Tool design (planner tools)¶

What this is / when to use it¶

This page explains how to design tools for ReactPlanner so they are:

easy for the LLM to call correctly,
safe to run in production,
observable and debuggable.

Non-goals / boundaries¶

This is not a full ToolNode guide (see Tooling).
This is not a style guide for your application domain; it focuses on PenguiFlow contracts.

Contract surface¶

Planner tools are represented as NodeSpec records built from:

a Node (wrapping an async function)
Pydantic args and output models registered in ModelRegistry
optional metadata from @tool(...) (tags, side effects, examples, safety notes)

`@tool` metadata¶

Use the penguiflow.catalog.tool decorator to annotate tools:

desc: one-sentence intent
side_effects: "pure" | "read" | "write" | "external" | "stateful"
tags: categorization (routing and allowlisting)
auth_scopes: required scopes (for OAuth-aware toolsets)
safety_notes: “foot-gun” warnings shown to the model
examples: input examples to improve arg quality

If the tool you are designing emits UI artifacts, do not stop at generic tool design. Follow the rich-output-specific guidance in:

Rich output
Rich output extensions & custom renderers

Runnable example: a typed, cataloged tool¶

from __future__ import annotations

from pydantic import BaseModel

from penguiflow import ModelRegistry, Node
from penguiflow.catalog import build_catalog, tool
from penguiflow.planner import ToolContext


class SearchArgs(BaseModel):
    query: str


class SearchOut(BaseModel):
    titles: list[str]


@tool(
    desc="Search a private knowledge base by keyword",
    side_effects="read",
    tags=["kb", "search"],
    safety_notes="Do not return raw secrets; summarize results.",
    examples={"args": {"query": "incident runbook"}, "description": "Typical query"},
)
async def kb_search(args: SearchArgs, ctx: ToolContext) -> SearchOut:
    del ctx
    return SearchOut(titles=[f"Result for: {args.query}"])


registry = ModelRegistry()
registry.register("kb_search", SearchArgs, SearchOut)
catalog = build_catalog([Node(kb_search, name="kb_search")], registry)

Operational defaults¶

Prefer “small args, small outputs”¶

Small schemas produce fewer LLM arg errors and reduce prompt cost.

If a tool can return large/binary payloads:

store them in ctx.artifacts and return a compact reference (or a summarized view),
mark large fields as artifacts when applicable (see tools docs).

Make tools retry-safe¶

Planner retries and parallelism are easier if tools are idempotent.

Guidelines:

side_effects="pure" or "read" tools should be safe to retry.
"write" tools should accept an idempotency key (commonly trace_id or a request id).
For irreversible operations, require HITL approval (pause) before committing.

Use `ToolContext` correctly¶

ToolContext provides:

llm_context: LLM-visible context (read-only mapping)
tool_context: tool-only context (secrets, clients, loggers)
artifacts: scoped artifact facade (ScopedArtifacts) — use upload()/download()/list() for large/binary payloads with automatic scope injection
pause(...): pause execution for approvals/OAuth
emit_chunk(...): stream partial output

Failure modes & recovery¶

ValidationError on args: improve examples, simplify args model, enable arg-fill.
Tool raises exceptions: the planner records a structured error and may re-plan or finish depending on budget.
Large tool outputs: may be clamped/truncated by planner guardrails; use artifacts instead.

Observability¶

Use event_callback to capture planner tool-call events.
Record tool latency, error class, and retry attempts.
Avoid logging raw payloads; log references (artifact ids) or summaries.

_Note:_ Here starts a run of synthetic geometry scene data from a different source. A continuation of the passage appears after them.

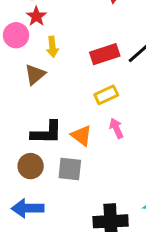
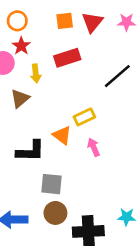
red rectangle: (105, 54) -> (67, 58), moved
orange triangle: (81, 136) -> (62, 135), moved
brown circle: (31, 166) -> (55, 213), moved

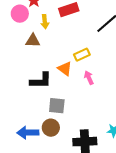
brown triangle: (20, 98) -> (33, 41), turned 42
brown circle: (55, 213) -> (51, 128), moved

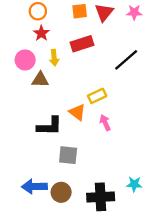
pink circle: (20, 14) -> (25, 60), moved
brown circle: (51, 128) -> (61, 192), moved

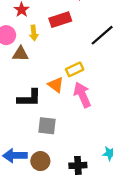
pink arrow: (105, 123) -> (82, 95), size x1.6
black cross: (101, 197) -> (78, 165), size x0.7

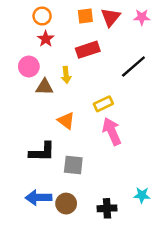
yellow arrow: (34, 33) -> (66, 75), moved
orange triangle: (56, 85) -> (66, 121), moved
black L-shape: (29, 98) -> (42, 152), moved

See Planner observability.

Security / multi-tenancy notes¶

Never read secrets from llm_context.
Enforce per-tenant tool visibility with a ToolPolicy or tool_visibility policy.
If tool outputs contain PII, treat them as artifacts and only expose redacted summaries to the LLM.

Troubleshooting checklist¶

Tool not chosen by the model: add tags, improve desc, provide examples, and ensure it appears in the catalog shown to the LLM.
Args frequently invalid: reduce schema surface area, add examples, and confirm JSON schema mode is enabled.
Tool outputs overflow context: enforce truncation or move payloads to artifacts.